After proceeding in the foreclosure action with new counsel, Crestar brought suit against the partnership of Shapiro & Kreis-man, Gerald Shapiro and David Kreisman individually, and two other attorneys at S & K later dismissed from this action. The complaint asserts causes of action for breach of contract, negligence, breach of fiduciary duty, and intentional misrepresentation. Crestar seeks damages based on the diminution in value of the property during the pendency of the foreclosure action; impairment of the opportunity to seek monies in satisfaction of Gottfried’s mortgage from Gottfried or a third party (Peoples Mortgage Company); loss of use of funds invested in Gottfried’s property; and incidental and consequential damages. The suit was originally filed in the Court of Common Pleas of Philadelphia County, from which it was removed to this court. I ordered dismissal of the intentional misrepresentation claim on September 7,1995.

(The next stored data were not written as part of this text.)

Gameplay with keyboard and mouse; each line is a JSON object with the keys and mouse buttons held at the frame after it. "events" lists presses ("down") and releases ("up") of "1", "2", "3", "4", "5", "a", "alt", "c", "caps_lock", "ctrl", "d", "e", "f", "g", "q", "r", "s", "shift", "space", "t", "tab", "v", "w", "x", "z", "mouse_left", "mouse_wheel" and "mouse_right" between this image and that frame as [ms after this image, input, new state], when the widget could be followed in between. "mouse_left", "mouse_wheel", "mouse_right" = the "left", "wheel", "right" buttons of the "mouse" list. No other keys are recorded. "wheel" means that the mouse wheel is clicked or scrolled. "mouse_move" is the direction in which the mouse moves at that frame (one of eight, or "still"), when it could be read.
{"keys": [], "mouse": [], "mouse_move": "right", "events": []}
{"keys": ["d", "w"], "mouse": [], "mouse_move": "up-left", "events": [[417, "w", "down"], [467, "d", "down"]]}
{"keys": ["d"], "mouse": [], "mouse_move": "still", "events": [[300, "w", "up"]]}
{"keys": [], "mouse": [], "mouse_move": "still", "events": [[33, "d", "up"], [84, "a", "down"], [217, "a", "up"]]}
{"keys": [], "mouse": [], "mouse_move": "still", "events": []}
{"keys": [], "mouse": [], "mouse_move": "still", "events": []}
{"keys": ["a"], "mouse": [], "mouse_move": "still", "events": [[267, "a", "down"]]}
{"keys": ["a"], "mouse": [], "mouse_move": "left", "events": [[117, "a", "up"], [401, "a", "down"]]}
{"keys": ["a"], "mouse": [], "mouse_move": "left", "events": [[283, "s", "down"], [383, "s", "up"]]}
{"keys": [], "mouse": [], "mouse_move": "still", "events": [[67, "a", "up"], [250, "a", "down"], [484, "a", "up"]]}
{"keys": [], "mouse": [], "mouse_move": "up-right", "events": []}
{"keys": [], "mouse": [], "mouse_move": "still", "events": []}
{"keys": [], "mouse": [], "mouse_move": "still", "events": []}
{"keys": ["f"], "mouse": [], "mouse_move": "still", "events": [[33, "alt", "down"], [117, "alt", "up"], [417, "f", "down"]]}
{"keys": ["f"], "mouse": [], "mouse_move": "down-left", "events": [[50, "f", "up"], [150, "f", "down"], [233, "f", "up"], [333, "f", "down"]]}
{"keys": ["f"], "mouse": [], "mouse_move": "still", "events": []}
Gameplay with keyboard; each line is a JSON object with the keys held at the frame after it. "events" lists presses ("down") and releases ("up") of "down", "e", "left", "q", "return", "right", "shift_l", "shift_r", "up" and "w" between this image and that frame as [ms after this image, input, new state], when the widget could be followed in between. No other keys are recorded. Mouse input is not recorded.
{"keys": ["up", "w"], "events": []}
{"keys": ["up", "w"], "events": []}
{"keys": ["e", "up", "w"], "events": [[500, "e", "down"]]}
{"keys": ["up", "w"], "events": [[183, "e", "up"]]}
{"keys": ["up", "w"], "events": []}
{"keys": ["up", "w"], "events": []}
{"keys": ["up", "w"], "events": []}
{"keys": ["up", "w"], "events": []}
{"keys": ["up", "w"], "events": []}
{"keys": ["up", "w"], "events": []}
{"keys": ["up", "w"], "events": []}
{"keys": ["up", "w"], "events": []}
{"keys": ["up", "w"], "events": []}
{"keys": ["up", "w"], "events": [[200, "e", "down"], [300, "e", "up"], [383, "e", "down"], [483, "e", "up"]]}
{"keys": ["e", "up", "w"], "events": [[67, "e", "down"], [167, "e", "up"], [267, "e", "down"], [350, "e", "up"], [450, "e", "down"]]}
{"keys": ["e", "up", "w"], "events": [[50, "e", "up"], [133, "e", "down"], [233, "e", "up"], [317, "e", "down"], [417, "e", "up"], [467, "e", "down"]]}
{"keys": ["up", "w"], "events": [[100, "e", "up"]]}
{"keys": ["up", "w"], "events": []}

Defendants S & K have now moved for summary judgment on the basis of release. 1 Their Fourth Affirmative Defense asserts that a release signed by Crestar in earlier litigation involving the same property — which is located at 4 Stoneham Lane, in Paoli, Pennsylvania — bars Crestar’s claims against them. The earlier litigation was a suit by Crestar against Peoples Mortgage Co., Inc. (“Peoples”), Jay M. Berger, Unity Abstract Co., Inc. (“Unity”), Audrey Scheier, Roy Chowdhury, Gottfried, National Financial Corporation (“National”), and Stewart Title Guaranty Company and Stewart of Pennsylvania, Inc. (collectively “Stewart”), and was instituted in this court as No. 91-7990. In that action, Crestar claimed damages based on its purchase of a Note and Mortgage executed by Gottfried in favor of Peoples. Crestar later settled this action and executed a General Mutual Release with Peoples, Berger, Unity, Scheier, and Chowdhury, as well as a separate Settlement Agreement and Release with Stewart. It is the General Mutual Release that is at issue in this motion.

The Peoples Action

Some details of the earlier action — No. 91-7990, which I shall refer to as the “Peoples action” — are necessary to understanding the scope of the release. Crestar’s amended complaint alleged the following facts: Peoples, Unity, Berger (President), Scheier (an employee of both Peoples and Unity and an agent of Stewart), Chowdhury (apparently also an employee of Peoples), and Stewart participated in a conspiracy with Gottfried and National Financial Corporation, a company Gottfried owned and controlled. Gottfried forged his sister Karen Gottfried’s signature in order to purchase the Paoli property, and later forged it again to transfer the property from his sister to himself. In each transaction, Scheier allegedly notarized Gottfried’s signature and participated in drawing up a settlement sheet *455 reflecting a false and inflated purchase price and a false down payment. In acquiring the property in his own name, Gottfried took out a loan from Peoples, which loan was immediately purchased by Crestar pursuant to a Bi-Weekly Purchase Agreement between the two mortgage companies. Peoples, Unity, and Stewart allegedly submitted credit and title documents, including verifications and an appraisal, to Crestar; these were false in various material respects. Crestar relied on these documents in purchasing the Gottfried note and mortgage. Gottfried defaulted after the first payment was due, after which Crestar obtained a new appraisal, which showed the property to be worth substantially less than had been asserted by Peoples.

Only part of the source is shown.